Collected data:
☆ ☆ ☆ ☆ ☆ ☆ ☆
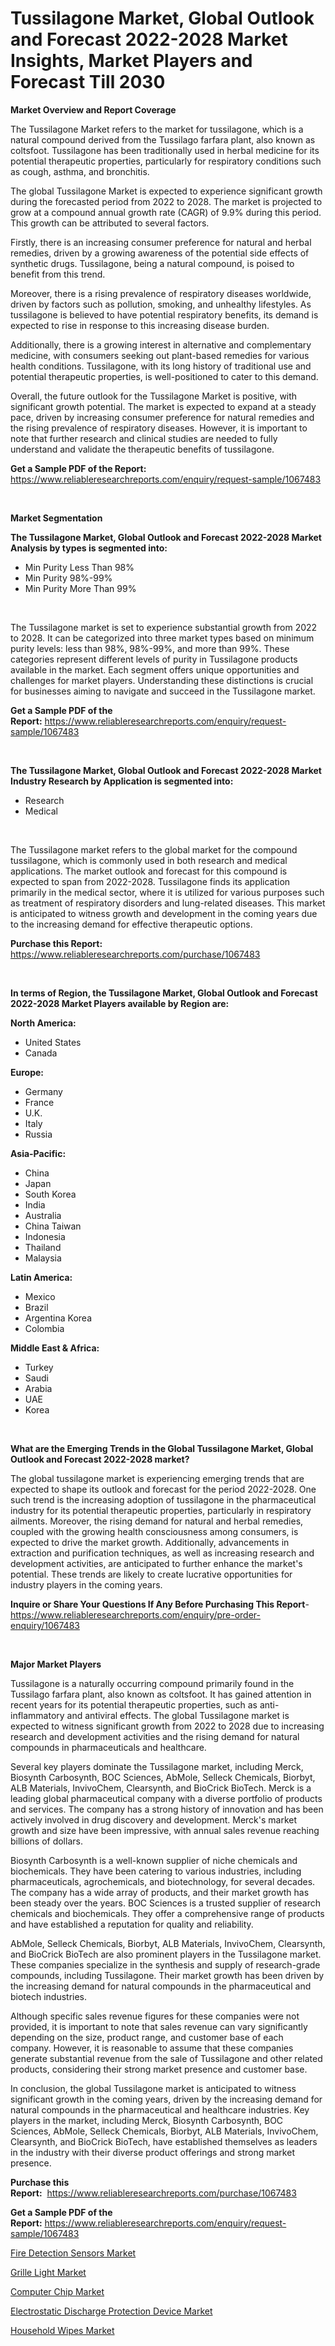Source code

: <p><h1>Tussilagone Market, Global Outlook and Forecast 2022-2028 Market Insights, Market Players and Forecast Till 2030</h1></p><p><strong>Market Overview and Report Coverage</strong></p>
<p><p>The Tussilagone Market refers to the market for tussilagone, which is a natural compound derived from the Tussilago farfara plant, also known as coltsfoot. Tussilagone has been traditionally used in herbal medicine for its potential therapeutic properties, particularly for respiratory conditions such as cough, asthma, and bronchitis.</p><p>The global Tussilagone Market is expected to experience significant growth during the forecasted period from 2022 to 2028. The market is projected to grow at a compound annual growth rate (CAGR) of 9.9% during this period. This growth can be attributed to several factors.</p><p>Firstly, there is an increasing consumer preference for natural and herbal remedies, driven by a growing awareness of the potential side effects of synthetic drugs. Tussilagone, being a natural compound, is poised to benefit from this trend.</p><p>Moreover, there is a rising prevalence of respiratory diseases worldwide, driven by factors such as pollution, smoking, and unhealthy lifestyles. As tussilagone is believed to have potential respiratory benefits, its demand is expected to rise in response to this increasing disease burden.</p><p>Additionally, there is a growing interest in alternative and complementary medicine, with consumers seeking out plant-based remedies for various health conditions. Tussilagone, with its long history of traditional use and potential therapeutic properties, is well-positioned to cater to this demand.</p><p>Overall, the future outlook for the Tussilagone Market is positive, with significant growth potential. The market is expected to expand at a steady pace, driven by increasing consumer preference for natural remedies and the rising prevalence of respiratory diseases. However, it is important to note that further research and clinical studies are needed to fully understand and validate the therapeutic benefits of tussilagone.</p></p>
<p><strong>Get a Sample PDF of the Report:</strong> <a href="https://www.reliableresearchreports.com/enquiry/request-sample/1067483">https://www.reliableresearchreports.com/enquiry/request-sample/1067483</a></p>
<p>&nbsp;</p>
<p><strong>Market Segmentation</strong></p>
<p><strong>The Tussilagone Market, Global Outlook and Forecast 2022-2028 Market Analysis by types is segmented into:</strong></p>
<p><ul><li>Min Purity Less Than 98%</li><li>Min Purity 98%-99%</li><li>Min Purity More Than 99%</li></ul></p>
<p>&nbsp;</p>
<p><p>The Tussilagone market is set to experience substantial growth from 2022 to 2028. It can be categorized into three market types based on minimum purity levels: less than 98%, 98%-99%, and more than 99%. These categories represent different levels of purity in Tussilagone products available in the market. Each segment offers unique opportunities and challenges for market players. Understanding these distinctions is crucial for businesses aiming to navigate and succeed in the Tussilagone market.</p></p>
<p><strong>Get a Sample PDF of the Report:</strong>&nbsp;<a href="https://www.reliableresearchreports.com/enquiry/request-sample/1067483">https://www.reliableresearchreports.com/enquiry/request-sample/1067483</a></p>
<p>&nbsp;</p>
<p><strong>The Tussilagone Market, Global Outlook and Forecast 2022-2028 Market Industry Research by Application is segmented into:</strong></p>
<p><ul><li>Research</li><li>Medical</li></ul></p>
<p>&nbsp;</p>
<p><p>The Tussilagone market refers to the global market for the compound tussilagone, which is commonly used in both research and medical applications. The market outlook and forecast for this compound is expected to span from 2022-2028. Tussilagone finds its application primarily in the medical sector, where it is utilized for various purposes such as treatment of respiratory disorders and lung-related diseases. This market is anticipated to witness growth and development in the coming years due to the increasing demand for effective therapeutic options.</p></p>
<p><strong>Purchase this Report:</strong>&nbsp; <a href="https://www.reliableresearchreports.com/purchase/1067483">https://www.reliableresearchreports.com/purchase/1067483</a></p>
<p>&nbsp;</p>
<p><strong>In terms of Region, the Tussilagone Market, Global Outlook and Forecast 2022-2028 Market Players available by Region are:</strong></p>
<p>
    <p> <strong> North America: </strong>
        <ul>
            <li>United States</li>
            <li>Canada</li>
        </ul>
        </p> 
    <p> <strong> Europe: </strong>
        <ul>
            <li>Germany</li>
            <li>France</li>
            <li>U.K.</li>
            <li>Italy</li>
            <li>Russia</li>
        </ul>
        </p> 
    <p> <strong> Asia-Pacific: </strong>
        <ul>
            <li>China</li>
            <li>Japan</li>
            <li>South Korea</li>
            <li>India</li>
            <li>Australia</li>
            <li>China Taiwan</li>
            <li>Indonesia</li>
            <li>Thailand</li>
            <li>Malaysia</li>
        </ul>
        </p> 
    <p> <strong> Latin America: </strong>
        <ul>
            <li>Mexico</li>
            <li>Brazil</li>
            <li>Argentina Korea</li>
            <li>Colombia</li>
        </ul>
        </p> 
    <p> <strong> Middle East & Africa: </strong>
        <ul>
            <li>Turkey</li>
            <li>Saudi</li>
            <li>Arabia</li>
            <li>UAE</li>
            <li>Korea</li>
        </ul>
    </p>
    </p>
<p>&nbsp;</p>
<p><strong>What are the Emerging Trends in the Global Tussilagone Market, Global Outlook and Forecast 2022-2028 market?</strong></p>
<p><p>The global tussilagone market is experiencing emerging trends that are expected to shape its outlook and forecast for the period 2022-2028. One such trend is the increasing adoption of tussilagone in the pharmaceutical industry for its potential therapeutic properties, particularly in respiratory ailments. Moreover, the rising demand for natural and herbal remedies, coupled with the growing health consciousness among consumers, is expected to drive the market growth. Additionally, advancements in extraction and purification techniques, as well as increasing research and development activities, are anticipated to further enhance the market's potential. These trends are likely to create lucrative opportunities for industry players in the coming years.</p></p>
<p><strong>Inquire or Share Your Questions If Any Before Purchasing This Report</strong>- <a href="https://www.reliableresearchreports.com/enquiry/pre-order-enquiry/1067483">https://www.reliableresearchreports.com/enquiry/pre-order-enquiry/1067483</a></p>
<p>&nbsp;</p>
<p><strong>Major Market Players</strong></p>
<p><p>Tussilagone is a naturally occurring compound primarily found in the Tussilago farfara plant, also known as coltsfoot. It has gained attention in recent years for its potential therapeutic properties, such as anti-inflammatory and antiviral effects. The global Tussilagone market is expected to witness significant growth from 2022 to 2028 due to increasing research and development activities and the rising demand for natural compounds in pharmaceuticals and healthcare.</p><p>Several key players dominate the Tussilagone market, including Merck, Biosynth Carbosynth, BOC Sciences, AbMole, Selleck Chemicals, Biorbyt, ALB Materials, InvivoChem, Clearsynth, and BioCrick BioTech. Merck is a leading global pharmaceutical company with a diverse portfolio of products and services. The company has a strong history of innovation and has been actively involved in drug discovery and development. Merck's market growth and size have been impressive, with annual sales revenue reaching billions of dollars.</p><p>Biosynth Carbosynth is a well-known supplier of niche chemicals and biochemicals. They have been catering to various industries, including pharmaceuticals, agrochemicals, and biotechnology, for several decades. The company has a wide array of products, and their market growth has been steady over the years. BOC Sciences is a trusted supplier of research chemicals and biochemicals. They offer a comprehensive range of products and have established a reputation for quality and reliability.</p><p>AbMole, Selleck Chemicals, Biorbyt, ALB Materials, InvivoChem, Clearsynth, and BioCrick BioTech are also prominent players in the Tussilagone market. These companies specialize in the synthesis and supply of research-grade compounds, including Tussilagone. Their market growth has been driven by the increasing demand for natural compounds in the pharmaceutical and biotech industries.</p><p>Although specific sales revenue figures for these companies were not provided, it is important to note that sales revenue can vary significantly depending on the size, product range, and customer base of each company. However, it is reasonable to assume that these companies generate substantial revenue from the sale of Tussilagone and other related products, considering their strong market presence and customer base.</p><p>In conclusion, the global Tussilagone market is anticipated to witness significant growth in the coming years, driven by the increasing demand for natural compounds in the pharmaceutical and healthcare industries. Key players in the market, including Merck, Biosynth Carbosynth, BOC Sciences, AbMole, Selleck Chemicals, Biorbyt, ALB Materials, InvivoChem, Clearsynth, and BioCrick BioTech, have established themselves as leaders in the industry with their diverse product offerings and strong market presence.</p></p>
<p><strong>Purchase this Report:</strong>&nbsp;&nbsp;<a href="https://www.reliableresearchreports.com/purchase/1067483">https://www.reliableresearchreports.com/purchase/1067483</a></p>
<p></p>
<p><strong>Get a Sample PDF of the Report:</strong>&nbsp;<a href="https://www.reliableresearchreports.com/enquiry/request-sample/1067483">https://www.reliableresearchreports.com/enquiry/request-sample/1067483</a></p>
<p><p><a href="https://www.reportprime.com/fire-detection-sensors-r5641">Fire Detection Sensors Market</a></p><p><a href="https://www.linkedin.com/pulse/grille-light-market-size-2023-2030-global-industrial-analysis-zp5ge/">Grille Light Market</a></p><p><a href="https://www.linkedin.com/pulse/decoding-computer-chip-market-deep-dive-latest-trends-segmentation-y6mvc/">Computer Chip Market</a></p><p><a href="https://www.reportprime.com/electrostatic-discharge-protection-device-r5643">Electrostatic Discharge Protection Device Market</a></p><p><a href="https://medium.com/@caleighhane2777/household-wipes-market-size-growth-forecast-2023-2030-44292f3ecf30">Household Wipes Market</a></p></p>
☆ ☆ ☆ ☆ ☆ ☆ ☆
◆ **Task to carry out**
Begin with the line above that has "<li>Russia</li>" and continue through the line that has "<li>China Taiwan</li>", setting each one down exactly. Stop there.

◆ **Written solution**
            <li>Russia</li>
        </ul>
        </p> 
    <p> <strong> Asia-Pacific: </strong>
        <ul>
            <li>China</li>
            <li>Japan</li>
            <li>South Korea</li>
            <li>India</li>
            <li>Australia</li>
            <li>China Taiwan</li>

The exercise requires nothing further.